We should have between 40 and 60 pipes. The conventional practice is to evenly distribute the line sets on 8 or 12 inch centers.

      What on our stage is dead-hung?

The act curtain, the mid-stage black traveler, and the up-stage black traveler.

14. What type of flooring should be used on a stage?

The stage floor should be made of a soft wood (perhaps plywood) covered with particle board or tempered Masonite®. Typically the top layer of the stage floor will need to be replaced every two or three years.

15. What is a trap? How is it used?

A trap is section of the stage floor which can be removed giving the actors and crew access to the basement. It is generally used for those plays which require an entrance from below.

16. What should be the color and finish of the stage floor?

The floor should be painted black with a semi-gloss or satin finish. The traditional "flat" black appears dull grey, not black. The floor of the JFAC MainStage is painted with WalMart Color #96404: India Ink, a dark blueish black.

      The masking drapes?

Black.

17. Out of what type of material should they be cut?
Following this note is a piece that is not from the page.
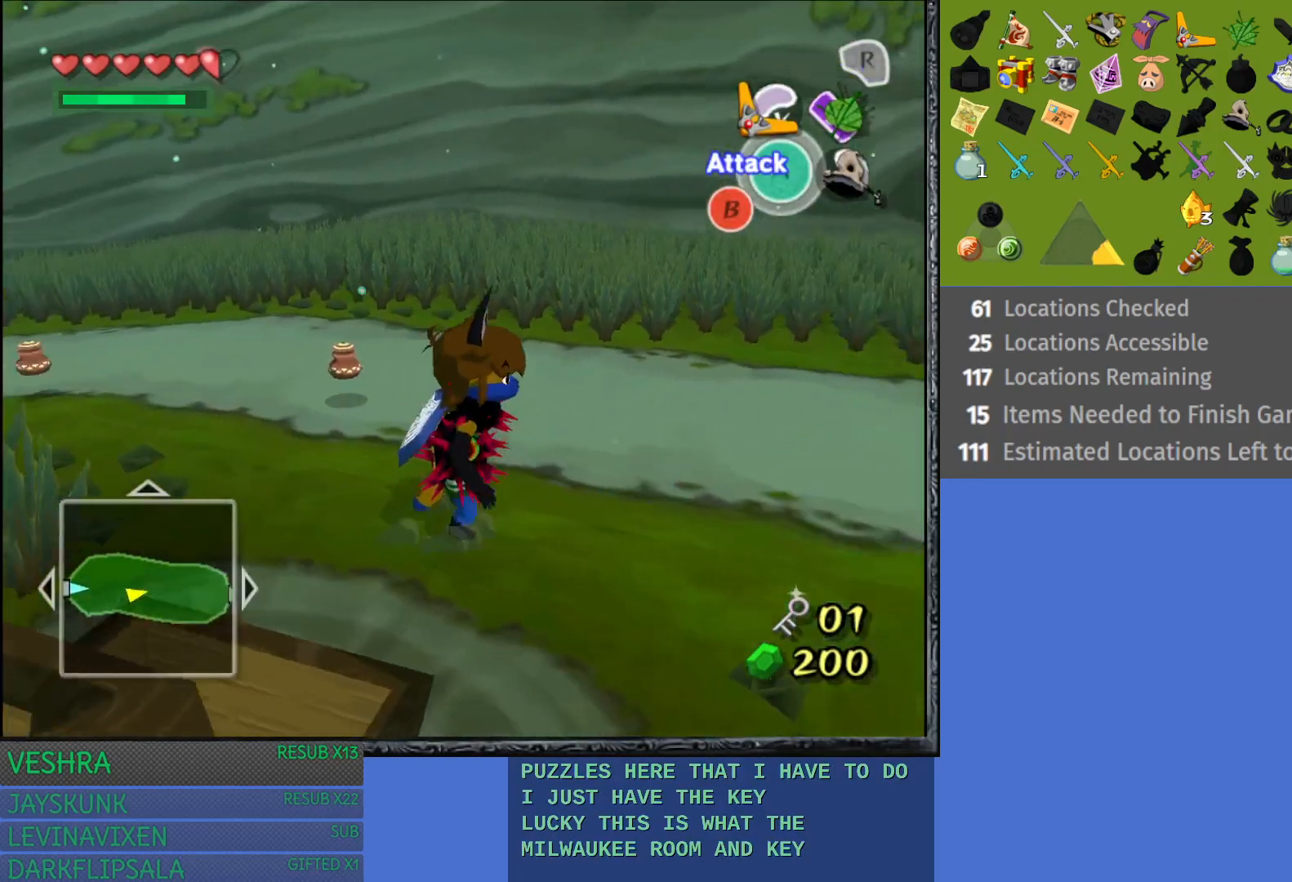
{"buttons": [], "left_stick": "right", "right_stick": "center", "events": [[100, "CROSS", "up"], [200, "CROSS", "down"], [267, "CROSS", "up"], [350, "CROSS", "down"], [417, "CROSS", "up"]]}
Velour, or a similar light absorbing material such as 16oz. Commando Cloth, also known as Duvetyn or Velourette.

18. What basic set of curtains should a theatre own?

  1. Act Curtain
  2. Valence (or teaser)
  3. Legs (probably three or four sets)
  4. Borders (probably three or four sets)
  5. Concert drape (or olio)
  6. Full stage black (up stage)
  7. Black scrim
  8. Cyc (or sky drop)

19. What is a "concert drape" or "olio?"

A full stage traveler hung eight to twelve feet upstage of the act curtain.

      How is it used?

It is traditionally the backdrop behind a speaker.